## EXERCISE BRIEF:
Which lines of the data contain the string "right"? Copy every one of them.
━━━━━ DATA EXTRACTS ━━━━━
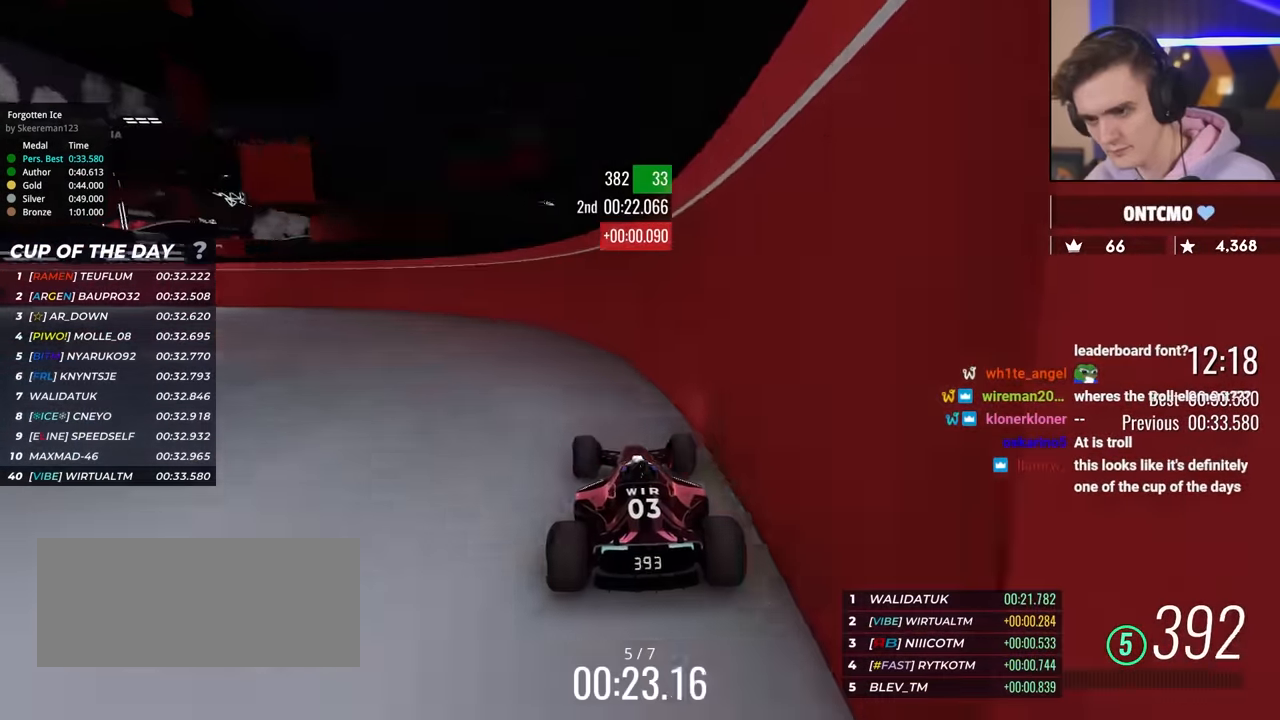
{"keys": ["up"], "events": [[234, "left", "up"]]}
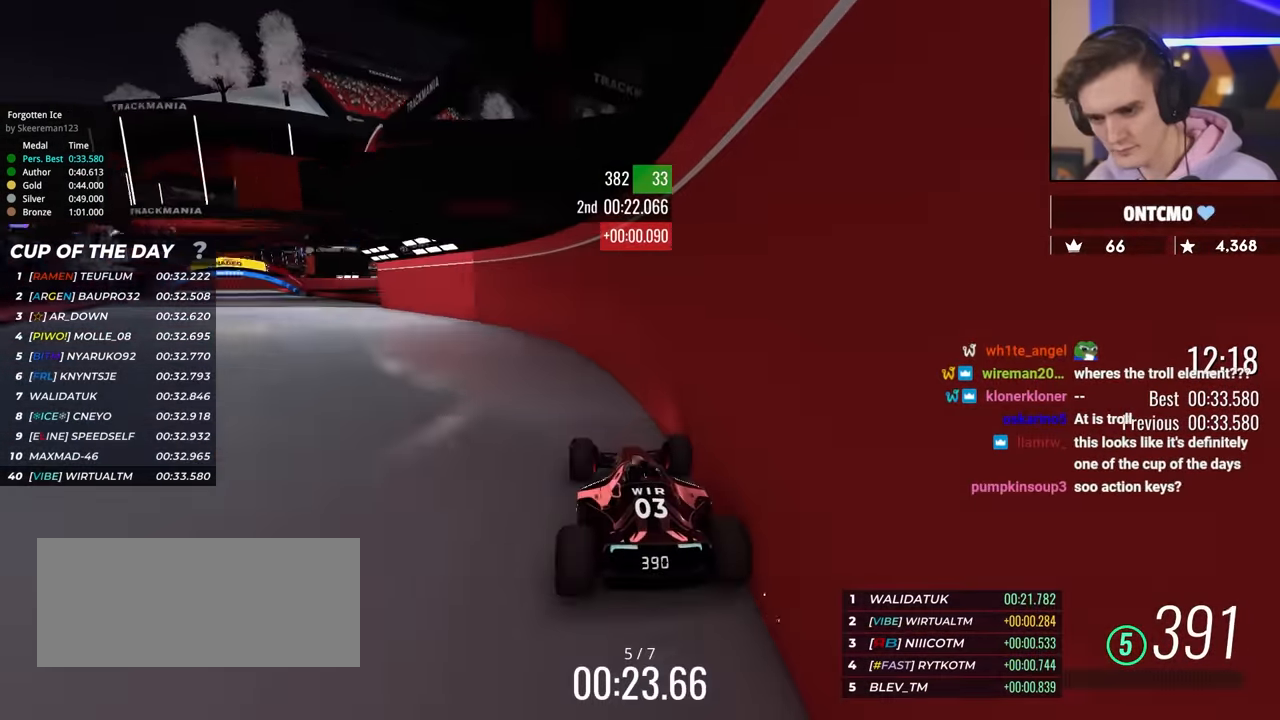
{"keys": ["up"], "events": []}
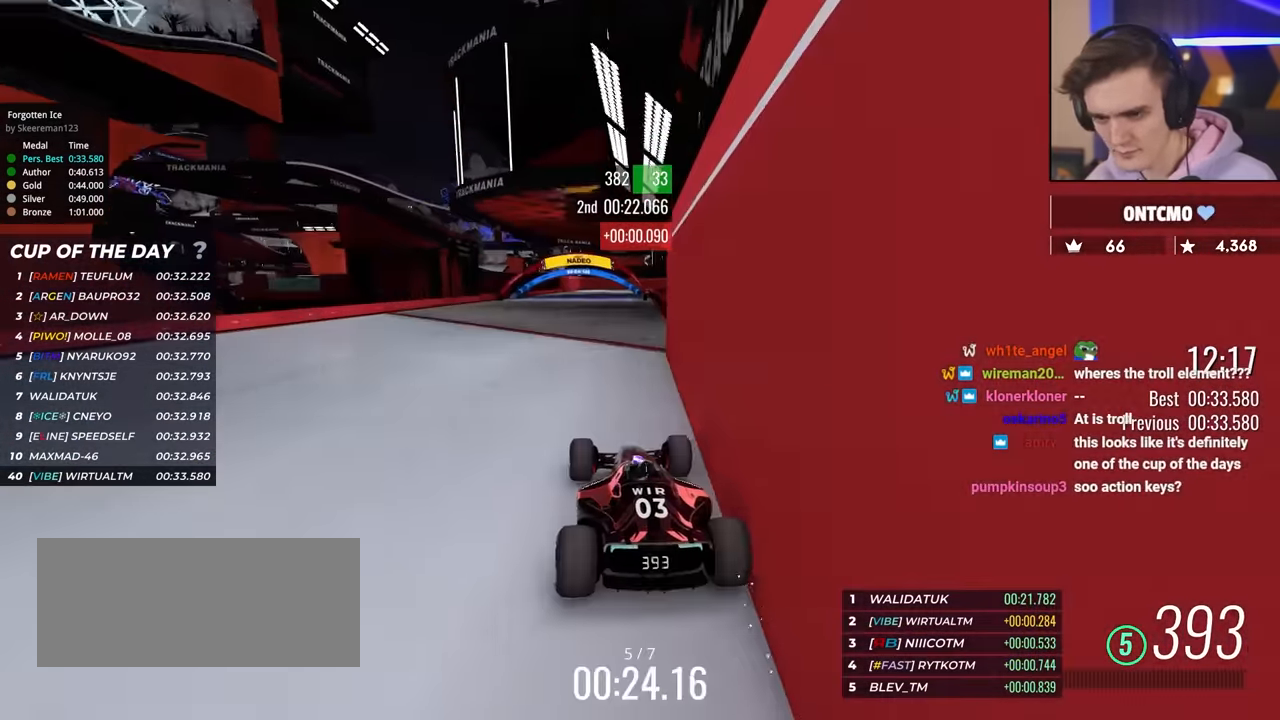
{"keys": ["right", "up"], "events": [[367, "right", "down"]]}
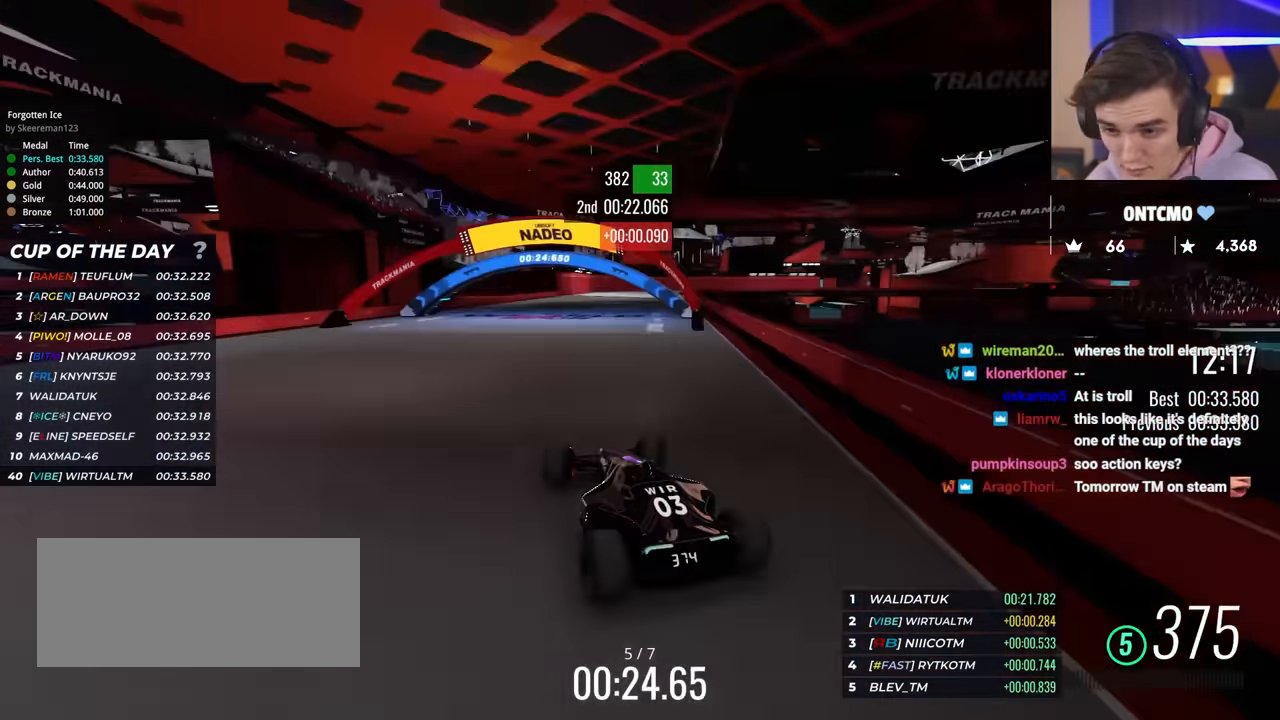
{"keys": ["up"], "events": [[150, "right", "up"]]}
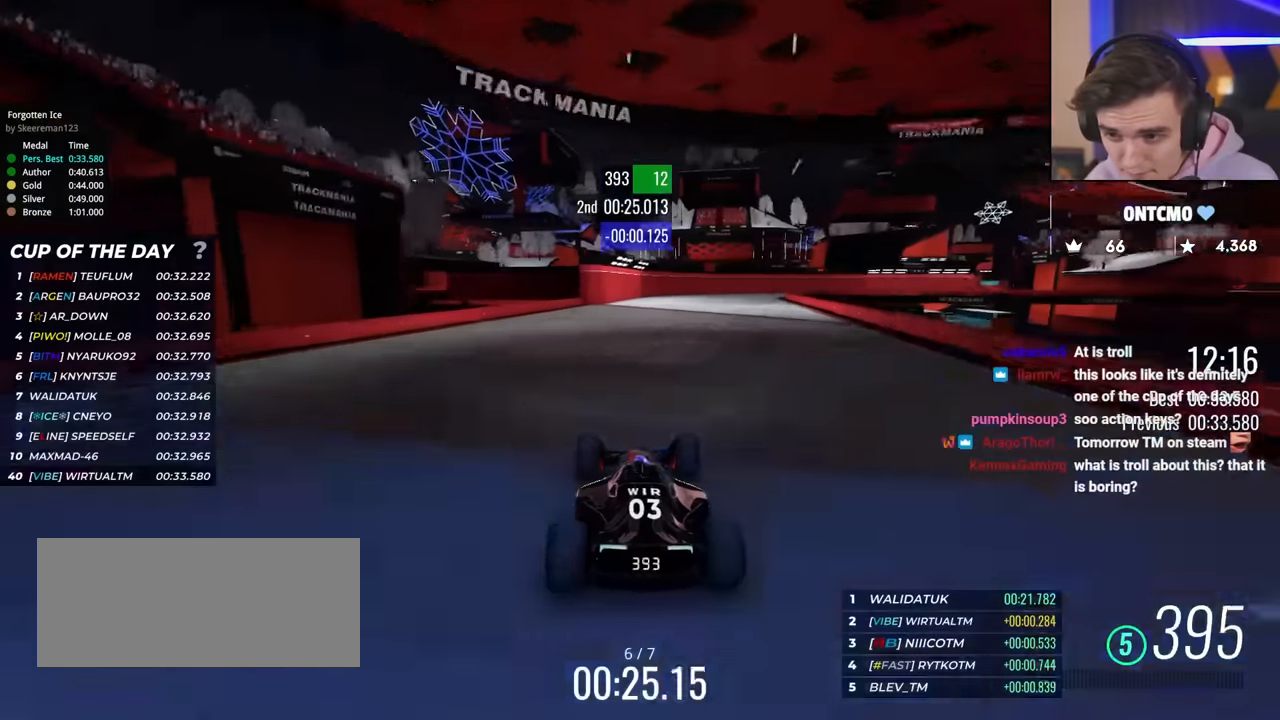
{"keys": ["right", "up"], "events": [[67, "left", "down"], [167, "left", "up"], [250, "right", "down"]]}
━━━━━
## OUTPUT:
{"keys": ["right", "up"], "events": [[367, "right", "down"]]}
{"keys": ["up"], "events": [[150, "right", "up"]]}
{"keys": ["right", "up"], "events": [[67, "left", "down"], [167, "left", "up"], [250, "right", "down"]]}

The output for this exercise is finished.